Curriculum Overview: Computer Vision Solutions on Azure
Identify common types of computer vision solution
Curriculum Overview: Computer Vision Solutions on Azure
This curriculum provides a structured pathway to mastering the identification and application of common computer vision workloads within the Microsoft Azure ecosystem. It aligns with the AI-900 certification standards, focusing on the core capabilities of Azure AI Vision and Azure AI Face.
Prerequisites
Before engaging with this module, students should possess a foundational understanding of the following:
- AI Workload Awareness: Familiarity with basic AI concepts (Unit 1), specifically the difference between Vision, NLP, and Generative AI.
- Machine Learning Fundamentals: Understanding of Classification techniques (Unit 2), as image classification is a specialized form of categorical machine learning.
- Azure Environment: A basic understanding of the Azure Portal and how cloud services are provisioned.
- Mathematical Basics: Comfort with probability scores ranging from 0 to 1, used to interpret model confidence.
Module Breakdown
| Module | Topic | Complexity | Key Azure Service |
|---|---|---|---|
| 1.0 | Foundations of Computer Vision | Beginner | Azure AI Vision |
| 2.0 | Image Classification & Tagging | Beginner | Azure AI Vision |
| 3.0 | Object Detection & Spatial Analysis | Intermediate | Azure AI Vision |
| 4.0 | Optical Character Recognition (OCR) | Intermediate | Azure AI Vision |
| 5.0 | Facial Detection & Analysis | Intermediate | Azure AI Face |
Module Objectives per Module
1.0 Foundations of Computer Vision
- Define the role of Convolutional Neural Networks (CNNs) in visual data processing.
- Understand the concept of "Confidence Scores" and their role in validating AI predictions.
2.0 Image Classification & Tagging
- Identify the features of Image Classification: categorizing an entire image into a single class (e.g., "This is a picture of a cat").
- Utilize Tagging to generate a list of searchable keywords related to various elements within an image.
3.0 Object Detection
- Distinguish between classification and Object Detection, which involves identifying individual items and their specific locations within an image using Bounding Boxes.
4.0 Optical Character Recognition (OCR)
- Describe how OCR techniques read and interpret printed or handwritten text within images or documents.
5.0 Facial Detection & Analysis
- Identify features of Facial Detection (locating faces) and Facial Analysis (predicting age, emotion, or recognizing specific individuals).
Visual Anchors
Decision Flow: Choosing a CV Solution
Concept Illustration: Detection vs. Classification
Success Metrics
To demonstrate mastery of this curriculum, the learner must be able to:
- Select the Right Tool: Correctively choose between Azure AI Vision for general tasks and Azure AI Face for specialized facial recognition.

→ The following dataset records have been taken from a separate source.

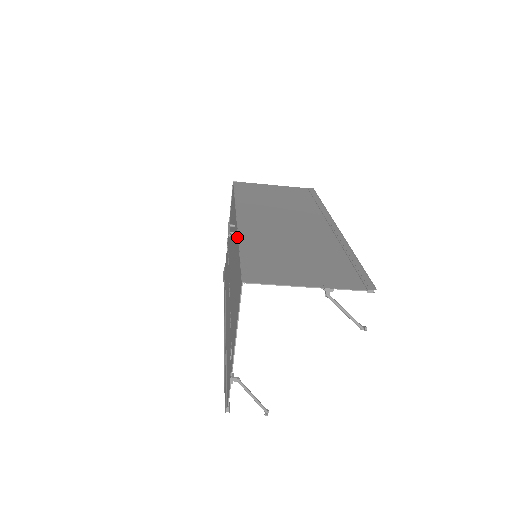
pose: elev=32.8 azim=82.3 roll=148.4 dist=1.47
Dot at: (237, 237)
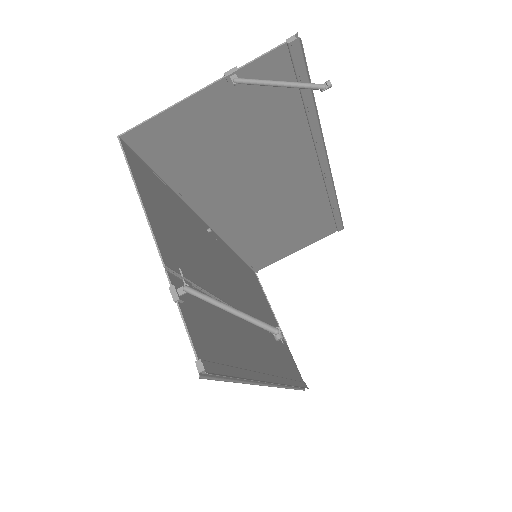
Dot at: (189, 210)
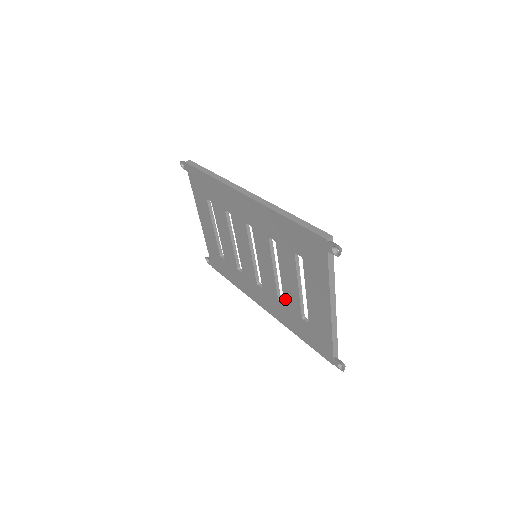
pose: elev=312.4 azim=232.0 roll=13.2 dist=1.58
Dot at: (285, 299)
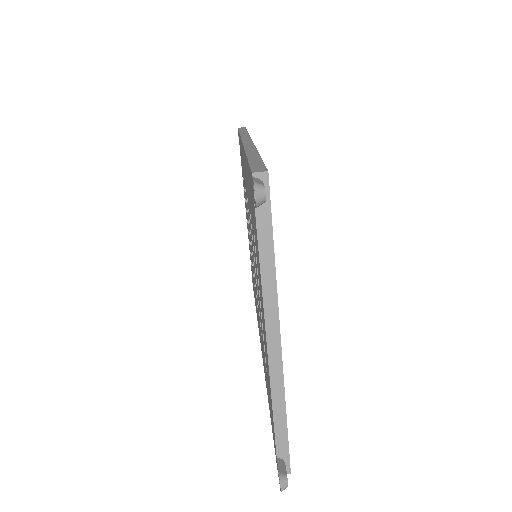
Dot at: (261, 329)
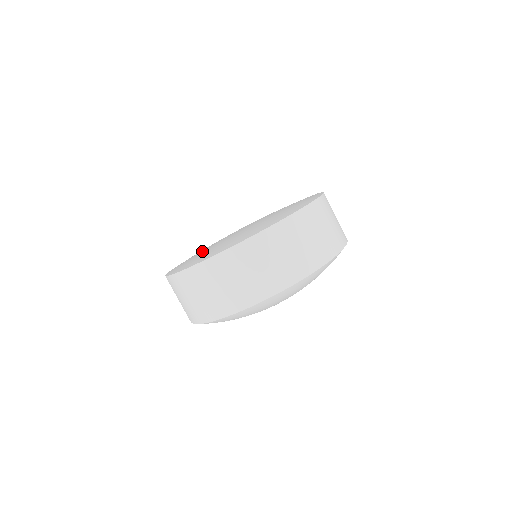
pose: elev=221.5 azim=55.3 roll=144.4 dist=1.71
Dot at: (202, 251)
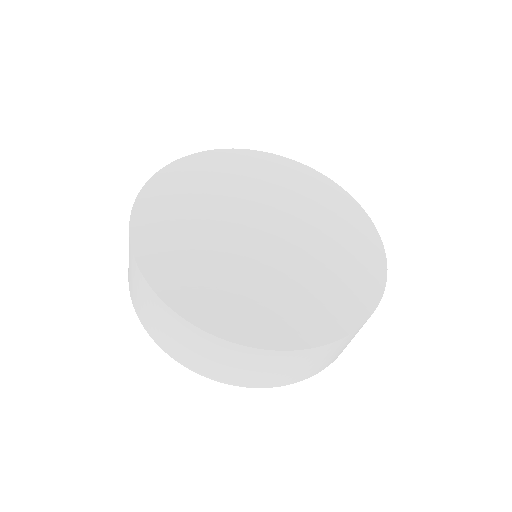
Dot at: (210, 251)
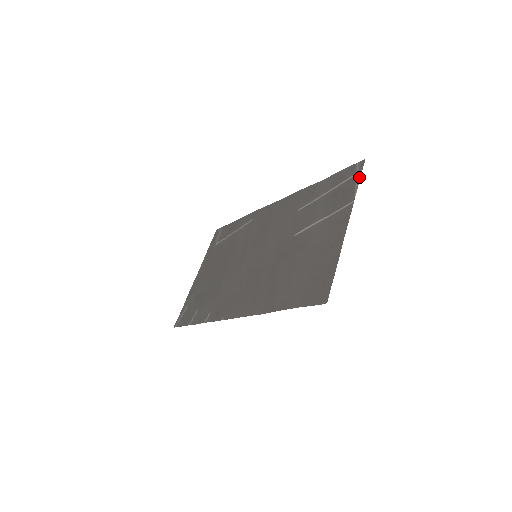
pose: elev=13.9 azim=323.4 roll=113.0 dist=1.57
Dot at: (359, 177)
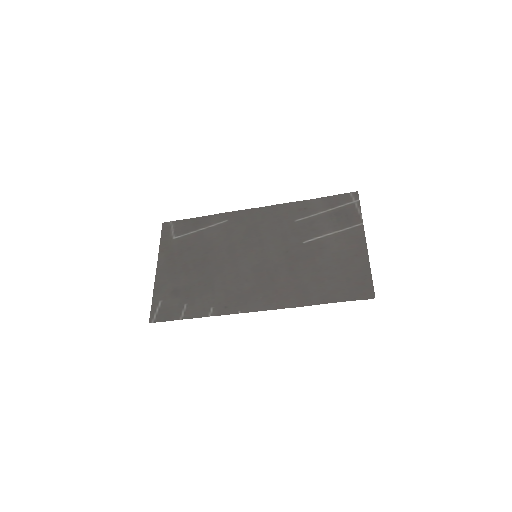
Dot at: (359, 205)
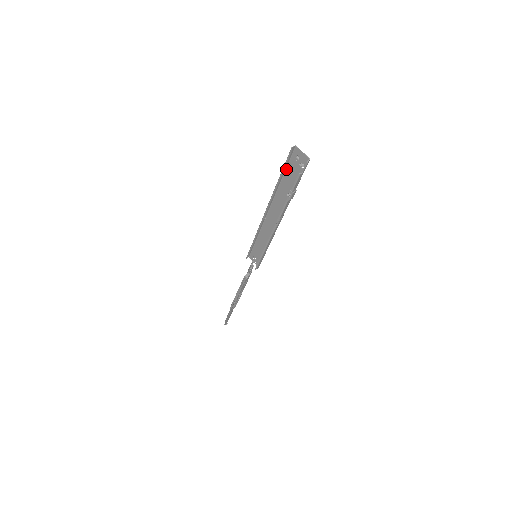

- Interpret Output: Explain a confidence score (e.g., $0.92) and determine if the result meets the threshold for business logic.
- Differentiate Techniques: Explain why a self-driving car requires Object Detection (location of pedestrians) rather than just Image Classification (presence of pedestrians).
- Identify OCR Scenarios: Recognize when a solution requires reading text from a receipt versus just identifying the receipt as an object.
Real-World Application
[!IMPORTANT] Computer vision is not just a theoretical AI exercise; it is a transformative tool across industries.
- Retail: Using Object Detection to monitor shelf stock levels and OCR to verify price tags automatically.
- Healthcare: Applying Image Classification to X-rays or MRIs to assist radiologists in identifying potential anomalies with high confidence scores.
- Security: Implementing Facial Detection for secure building access or identifying unauthorized personnel in restricted zones.
- Content Management: Using Image Captioning and Tagging to make massive digital asset libraries searchable for marketing teams.
[!TIP] Always consider Responsible AI principles—especially Transparency and Privacy—when implementing Facial Analysis solutions to ensure ethical compliance.